Definitions of Narrative Warfare

Narrative warfare, as per Freedman, is defined as the process of systematically developing and implementing a constructed story with a definite frame, symbols, and information aimed at changing perceptions, beliefs, attitudes, and behaviors of target populations in order to achieve strategic, military or political aims (Freedman, 2006). In her seminal work Counter-Terrorism: Narrative Strategies, Ajit Maan identifies the strategic nature of narrative as something inherent; it can never be neutral as it is always being created with an aim to serve certain interests (Maan, 2015).

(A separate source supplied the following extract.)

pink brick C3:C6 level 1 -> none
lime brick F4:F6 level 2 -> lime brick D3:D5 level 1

Maan goes on to explain that the purpose of a narrative is to convince target populations to identify with a specific narrative, as a means to interpret events, actions, and characters (Maan, 2015). The notion of strategic narrative, according to Miskimmon et al. (2013), is used to denote representations of a sequence of events and identities that are constructed by political agents in order to give order and meaning to the surrounding world, thus shaping the behavior of others both domestically and internationally (Miskimmon et al., 2013). Strategic narratives can be used to legitimate and delegitimize state actions, form alliances, create enmities, and establish national identity and goals as a strategy of interstate competition. To sum up, narrative warfare is not the fight over information control rather over the interpretation of information which also distinguishes it from information warfare.

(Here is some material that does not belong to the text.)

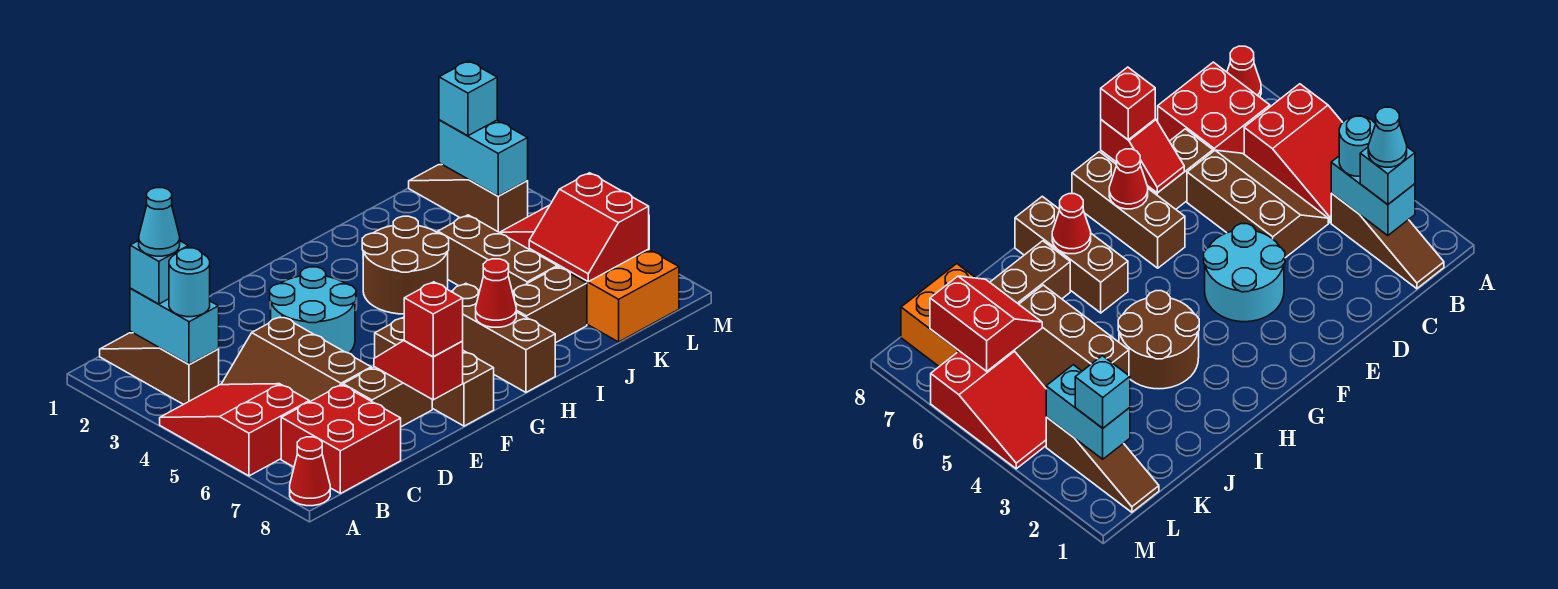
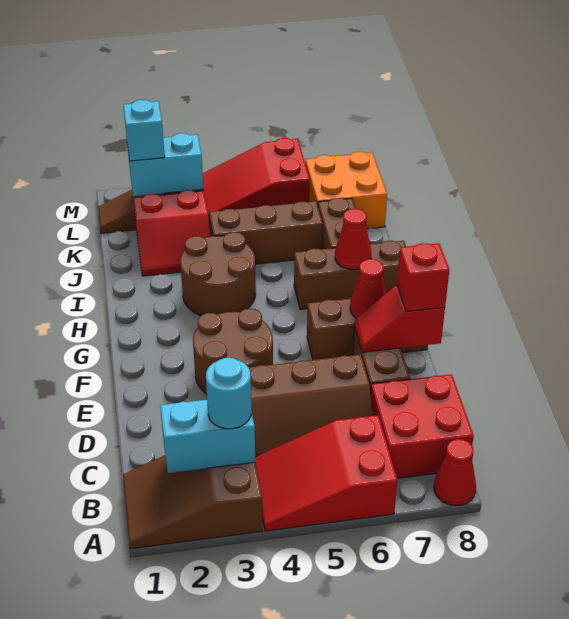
brown slope B1:B3 level 1 top 3 -> brown slope A1:B3 level 1 top 3
cyan brick B2 level 3 -> none
cyan cone B2 level 4 -> none
cyan round brick E3:F4 level 1 -> brown round brick E3:F4 level 1
red slope K6:L7 level 2 top L -> red slope J2:K3 level 1 top K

21st Century: The Age of Narratives

With the advent of social media and advances in communication technology in the past couple decades, digital battles have arisen at a quick pace. Since narrative warfare is dependent on reach and flow, both of which are fulfilled by present-day communication landscape, the battle of narratives has also taken a sharp turn in this century. “Winning hearts and minds” was a popular slogan used in the Vietnam War, as well as in Iraq and Afghanistan wars, which clearly illustrated how a mere military victory is far from being enough to secure one’s success. The Arab Spring in 2010-2012 demonstrated the potential of digital information to spread quickly on social media and the power of mass protest to change governments. In the case of ISIS, the advanced use of social media in the recruiting, radicalization and terror branding of non-statist actors showed the ability of non-state actors to out-compete traditional military actors through the use of narrative warfare tactics (Berger & Morgan, 2015). The Russian interference in the U.S. Presidential Elections of 2016 and the subsequent ‘annexation’ of the Crimean Peninsula, which was preceded by an extensive narrative campaign justifying the protection of Russian speakers in Crimea as oppressed people, was another case of the evolution of techniques of narrative warfare (Pomerantsev, 2019). 

Hence, both the state and the non-state actors have been meticulously utilising the power of narratives to their desired ends. Thus, 21st century conflicts are not only fought on the battleground but also in the minds of the people. Recent conflicts like the Russia-Ukraine war, Israel-Hamas War or the short four-day war between India and Pakistan displayed one commonality which was the narrative battlespace being equally active as the military battlefield. In this evolving nature of warfare, a country that quickly acknowledges and adapts to the changing needs of modern-day combat will have an edge over the adversary.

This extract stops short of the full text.